After looking into the Westin for a May California trip, I discovered I could earn CO miles or AGR points in lieu of Starwood Points on a 1:1 basis with each individual booking. Since I knew it would be years before I'd ever even possibly earn the 5000 point threshold to do a lump sum change over to AGR (I don't care to open a credit card and thus don't plan to ever hit 20K points for the 5K bonus), I poked through the terms and conditions to find a webpage that will let you simply bypass the whole Starpoints earnings and instead directly earn either CO miles or AGR points with each stay.

I mention CO miles since for some on CO miles, it might make sense to pool CO miles with Starwood points to more rapidly hit the 5000 point segments for CO to AGR transfers.

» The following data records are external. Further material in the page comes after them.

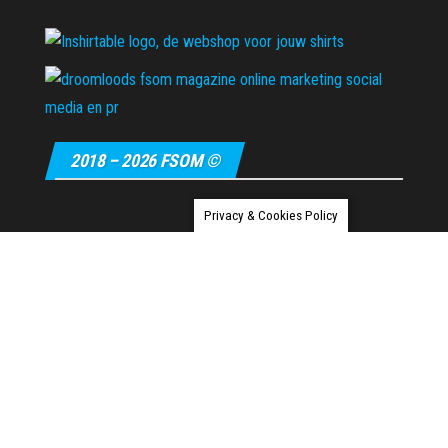
2018 – 2026 FSOM ©
Privacy & Cookies Policy
Ondersteund door
WordPress
|
Thema:
Envo Magazine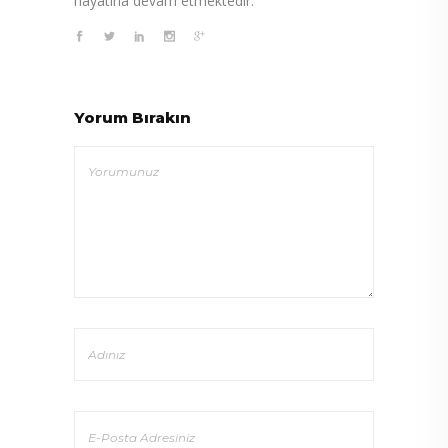
hayatına devam etmektedir.
Yorum Bırakın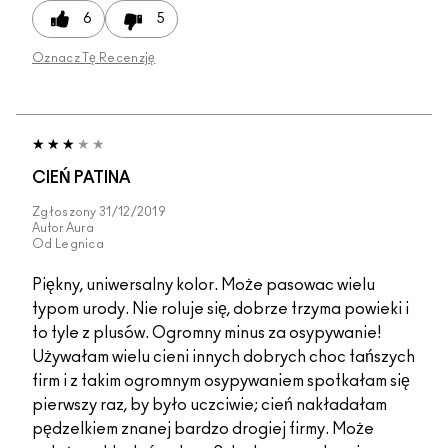
6
5
Oznacz Tę Recenzję
CIEŃ PATINA
Zgłoszony
31/12/2019
Autor
Aura
Od
Legnica
Piękny, uniwersalny kolor. Może pasowac wielu
typom urody. Nie roluje się, dobrze trzyma powieki i
to tyle z plusów. Ogromny minus za osypywanie!
Używałam wielu cieni innych dobrych choc tańszych
firm i z takim ogromnym osypywaniem spotkałam się
pierwszy raz, by było uczciwie; cień nakładałam
pędzelkiem znanej bardzo drogiej firmy. Może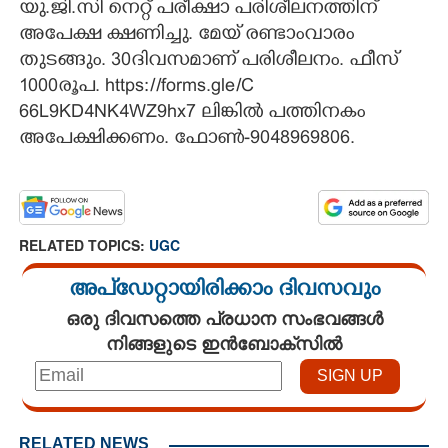
യു.ജി.സി നെറ്റ് പരീക്ഷാ പരിശീലനത്തിന്
അപേക്ഷ ക്ഷണിച്ചു. മേയ് രണ്ടാംവാരം
CARTOONS
തുടങ്ങും. 30ദിവസമാണ് പരിശീലനം. ഫീസ്
1000രൂപ. https://forms.gle/C
LITERATURE
66L9KD4NK4WZ9hx7 ലിങ്കിൽ പത്തിനകം
അപേക്ഷിക്കണം. ഫോൺ-9048969806.
ZOOM
CONTACT US
RELATED TOPICS:
UGC
അപ്ഡേറ്റായിരിക്കാം ദിവസവും
ഒരു ദിവസത്തെ പ്രധാന സംഭവങ്ങൾ
നിങ്ങളുടെ ഇൻബോക്സിൽ
RELATED NEWS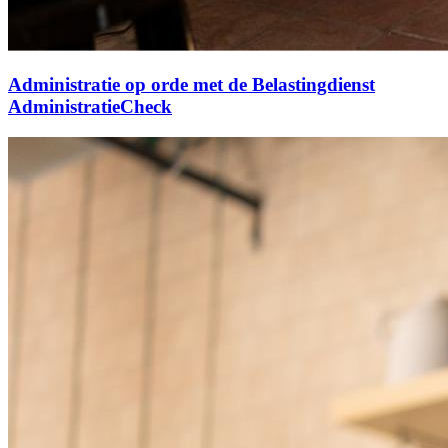
Administratie op orde met de Belastingdienst
AdministratieCheck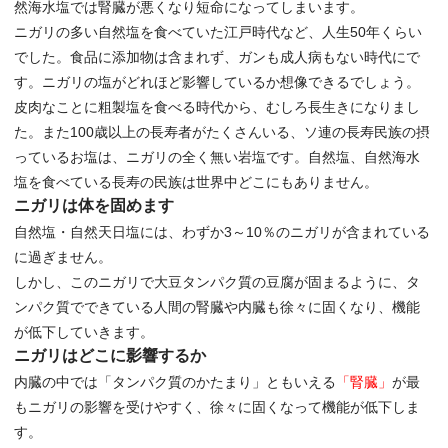
然海水塩では腎臓が悪くなり短命になってしまいます。
ニガリの多い自然塩を食べていた江戸時代など、人生50年くらい
でした。食品に添加物は含まれず、ガンも成人病もない時代にで
す。ニガリの塩がどれほど影響しているか想像できるでしょう。
皮肉なことに粗製塩を食べる時代から、むしろ長生きになりまし
た。また100歳以上の長寿者がたくさんいる、ソ連の長寿民族の摂
っているお塩は、ニガリの全く無い岩塩です。自然塩、自然海水
塩を食べている長寿の民族は世界中どこにもありません。
ニガリは体を固めます
自然塩・自然天日塩には、わずか3～10％のニガリが含まれている
に過ぎません。
しかし、このニガリで大豆タンパク質の豆腐が固まるように、タ
ンパク質でできている人間の腎臓や内臓も徐々に固くなり、機能
が低下していきます。
ニガリはどこに影響するか
内臓の中では「タンパク質のかたまり」ともいえる
「腎臓」
が最
もニガリの影響を受けやすく、徐々に固くなって機能が低下しま
す。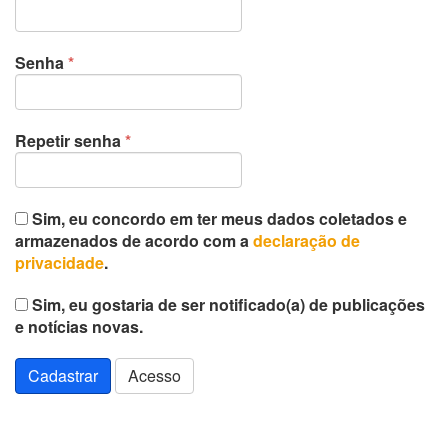
Obrigatório
Senha
*
Obrigatório
Repetir senha
*
Sim, eu concordo em ter meus dados coletados e
armazenados de acordo com a
declaração de
privacidade
.
Sim, eu gostaria de ser notificado(a) de publicações
e notícias novas.
Cadastrar
Acesso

The site to configure your SPG point "currency" is at:

http://www.spg.com/moremiles

Anyone use this method, and how do you find it to work?


----------



## jmbgeg (Mar 17, 2010)

The Metropolitan said:


> After looking into the Westin for a May California trip, I discovered I could earn CO miles or AGR points in lieu of Starwood Points on a 1:1 basis with each individual booking. Since I knew it would be years before I'd ever even possibly earn the 5000 point threshold to do a lump sum change over to AGR (I don't care to open a credit card and thus don't plan to ever hit 20K points for the 5K bonus), I poked through the terms and conditions to find a webpage that will let you simply bypass the whole Starpoints earnings and instead directly earn either CO miles or AGR points with each stay.
> I mention CO miles since for some on CO miles, it might make sense to pool CO miles with Starwood points to more rapidly hit the 5000 point segments for CO to AGR transfers.
> 
> The site to configure your SPG point "currency" is at:
> ...


I use it for all points I earn on SPG. I love it. My Sheraton and Westin stay points post to my SPG account and then show an direct deposit transfer to AGR. Never had a problem. As fast or faster than train trips post.


----------



## RRrich (Mar 17, 2010)

Wow - since we NO LONGER get 25K AGR points for 20K SPG points I have no reason to have any SPG points.

Now all my incoming SPG points will immediately be AGR points.

THANKS


----------